(Work task)
Except for the pictures, reproduce the records word for word.

+++

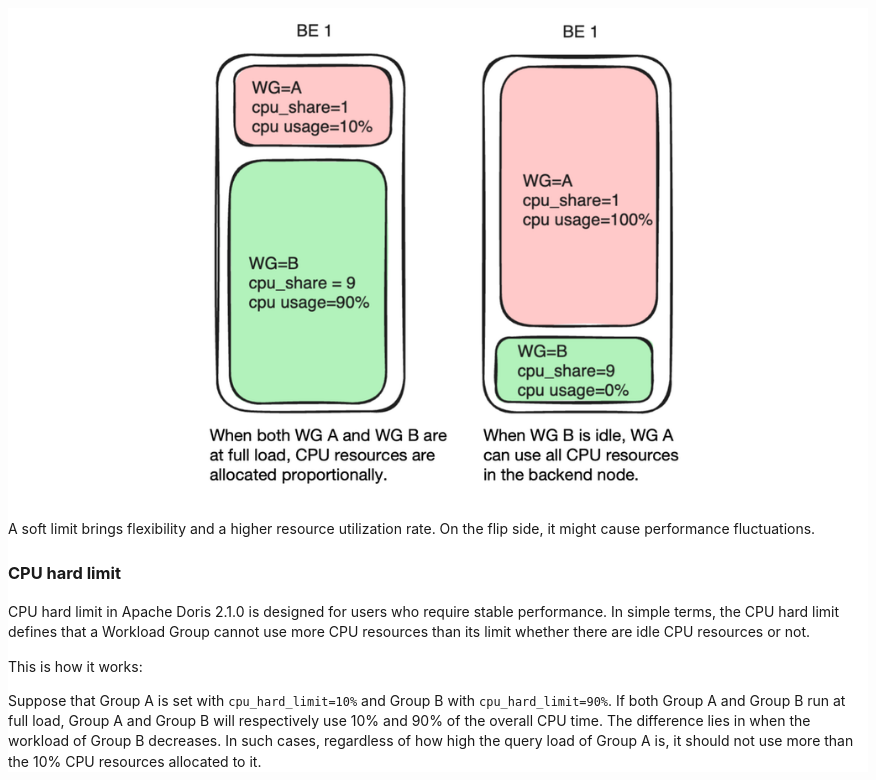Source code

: ![CPU soft limit](/images/CPU-soft-limit.png)

A soft limit brings flexibility and a higher resource utilization rate. On the flip side, it might cause performance fluctuations.

### CPU hard limit

CPU hard limit in Apache Doris 2.1.0 is designed for users who require stable performance. In simple terms, the CPU hard limit defines that a Workload Group cannot use more CPU resources than its limit whether there are idle CPU resources or not.

This is how it works: 

Suppose that Group A is set with `cpu_hard_limit=10%` and Group B with `cpu_hard_limit=90%`. If both Group A and Group B run at full load, Group A and Group B will respectively use 10% and 90% of the overall CPU time. The difference lies in when the workload of Group B decreases. In such cases, regardless of how high the query load of Group A is, it should not use more than the 10% CPU resources allocated to it. 

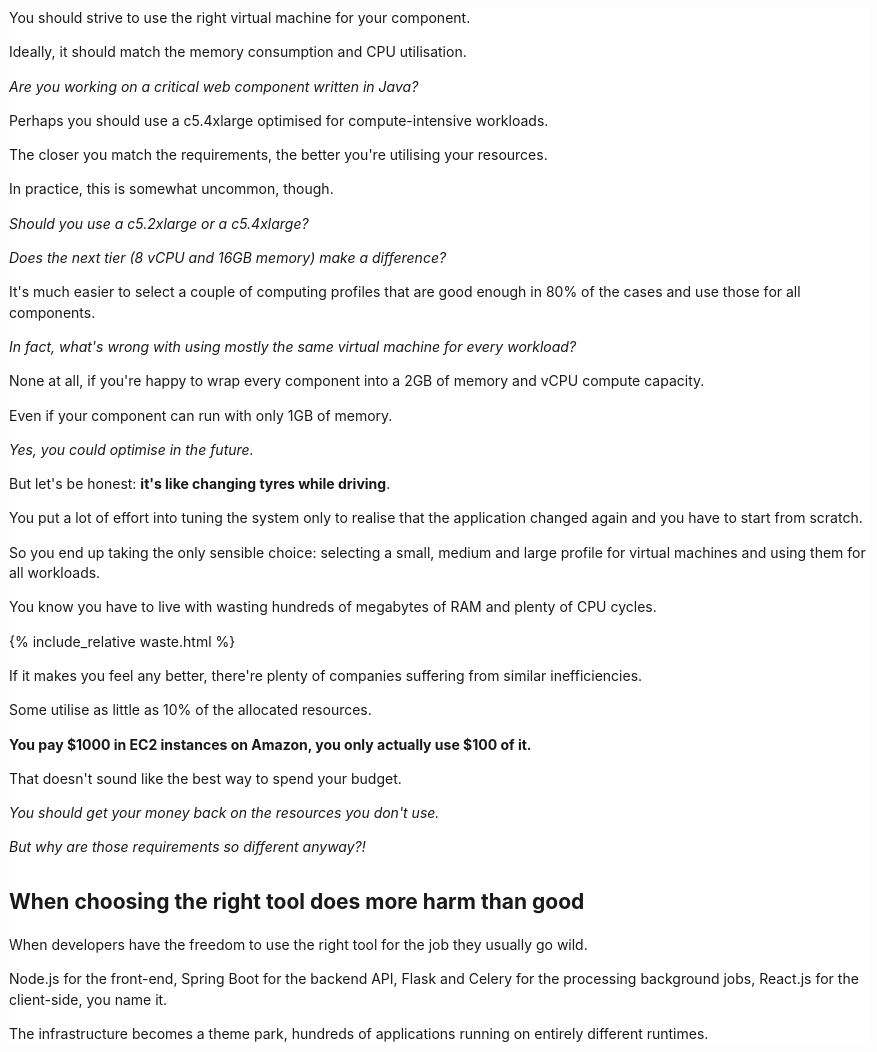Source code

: You should strive to use the right virtual machine for your component.

Ideally, it should match the memory consumption and CPU utilisation.

_Are you working on a critical web component written in Java?_

Perhaps you should use a c5.4xlarge optimised for compute-intensive workloads.

The closer you match the requirements, the better you're utilising your resources.

In practice, this is somewhat uncommon, though.

_Should you use a c5.2xlarge or a c5.4xlarge?_

_Does the next tier (8 vCPU and 16GB memory) make a difference?_

It's much easier to select a couple of computing profiles that are good enough in 80% of the cases and use those for all components.

_In fact, what's wrong with using mostly the same virtual machine for every workload?_

None at all, if you're happy to wrap every component into a 2GB of memory and vCPU compute capacity.

Even if your component can run with only 1GB of memory.

_Yes, you could optimise in the future._

But let's be honest: **it's like changing tyres while driving**.

You put a lot of effort into tuning the system only to realise that the application changed again and you have to start from scratch.

So you end up taking the only sensible choice: selecting a small, medium and large profile for virtual machines and using them for all workloads.

You know you have to live with wasting hundreds of megabytes of RAM and plenty of CPU cycles.

{% include_relative waste.html %}

If it makes you feel any better, there're plenty of companies suffering from similar inefficiencies.

Some utilise as little as 10% of the allocated resources.

**You pay $1000 in EC2 instances on Amazon, you only actually use $100 of it.**

That doesn't sound like the best way to spend your budget.

_You should get your money back on the resources you don't use._

_But why are those requirements so different anyway?!_

## When choosing the right tool does more harm than good

When developers have the freedom to use the right tool for the job they usually go wild.

Node.js for the front-end, Spring Boot for the backend API, Flask and Celery for the processing background jobs, React.js for the client-side, you name it.

The infrastructure becomes a theme park, hundreds of applications running on entirely different runtimes.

+++

(Exercise answer)
Source code

: ![CPU soft limit](/images/CPU-soft-limit.png)

A soft limit brings flexibility and a higher resource utilization rate. On the flip side, it might cause performance fluctuations.

### CPU hard limit

CPU hard limit in Apache Doris 2.1.0 is designed for users who require stable performance. In simple terms, the CPU hard limit defines that a Workload Group cannot use more CPU resources than its limit whether there are idle CPU resources or not.

This is how it works: 

Suppose that Group A is set with `cpu_hard_limit=10%` and Group B with `cpu_hard_limit=90%`. If both Group A and Group B run at full load, Group A and Group B will respectively use 10% and 90% of the overall CPU time. The difference lies in when the workload of Group B decreases. In such cases, regardless of how high the query load of Group A is, it should not use more than the 10% CPU resources allocated to it. 

Source code

: You should strive to use the right virtual machine for your component.

Ideally, it should match the memory consumption and CPU utilisation.

_Are you working on a critical web component written in Java?_

Perhaps you should use a c5.4xlarge optimised for compute-intensive workloads.

The closer you match the requirements, the better you're utilising your resources.

In practice, this is somewhat uncommon, though.

_Should you use a c5.2xlarge or a c5.4xlarge?_

_Does the next tier (8 vCPU and 16GB memory) make a difference?_

It's much easier to select a couple of computing profiles that are good enough in 80% of the cases and use those for all components.

_In fact, what's wrong with using mostly the same virtual machine for every workload?_

None at all, if you're happy to wrap every component into a 2GB of memory and vCPU compute capacity.

Even if your component can run with only 1GB of memory.

_Yes, you could optimise in the future._

But let's be honest: **it's like changing tyres while driving**.

You put a lot of effort into tuning the system only to realise that the application changed again and you have to start from scratch.

So you end up taking the only sensible choice: selecting a small, medium and large profile for virtual machines and using them for all workloads.

You know you have to live with wasting hundreds of megabytes of RAM and plenty of CPU cycles.

{% include_relative waste.html %}

If it makes you feel any better, there're plenty of companies suffering from similar inefficiencies.

Some utilise as little as 10% of the allocated resources.

**You pay $1000 in EC2 instances on Amazon, you only actually use $100 of it.**

That doesn't sound like the best way to spend your budget.

_You should get your money back on the resources you don't use._

_But why are those requirements so different anyway?!_

## When choosing the right tool does more harm than good

When developers have the freedom to use the right tool for the job they usually go wild.

Node.js for the front-end, Spring Boot for the backend API, Flask and Celery for the processing background jobs, React.js for the client-side, you name it.

The infrastructure becomes a theme park, hundreds of applications running on entirely different runtimes.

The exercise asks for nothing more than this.